Why are most British lone mothers unemployed? And is 'welfare to work' the right sort of policy response? This book provides an in-depth analysis of how lone mothers negotiate the relationship between motherhood and paid work. Combining qualitative and quantitative data, it focuses on social capital in different neighbourhoods, local labour markets and welfare states. Criticising conventional economic theories of decision-making, it posits an alternative concept of 'gendered moral rationality', and sets up new frameworks for understanding national policy differences and discourses about lone motherhood.

Authors and Affiliations

  • Applied Social Studies, University of Bradford, West Yorkshire, UK

    Simon Duncan

  • Social Sciences Research Centre, South Bank University, London, UK

    Rosalind Edwards

About the authors

SIMON DUNCAN is Reader in Comparative Social Policy at the University of Bradford. He has been appointed Hallsworth Fellow at the University of Manchester for 1998-99, is organiser of the ESRC seminar series on parenting, motherhood and paid work (with Rosalind Edwards), and is programme leader in the ESRC research unit of Care, Values and the Future of Social Policy. Major publications include Housing, States and Localities, The Local State and Uneven Development, Success and Failure in Housing Provision: European systems compared, The Diverse Worlds of European Patriarchy and Single Mothers in International Contexts.

——————————

◆ Exercise ◆
What alternative concept does the book description say the book puts forward?

◆ Given information ◆
——————————

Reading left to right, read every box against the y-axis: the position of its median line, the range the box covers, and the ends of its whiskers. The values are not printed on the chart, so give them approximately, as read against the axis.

——————————

◆ Task output ◆
'Gendered moral rationality'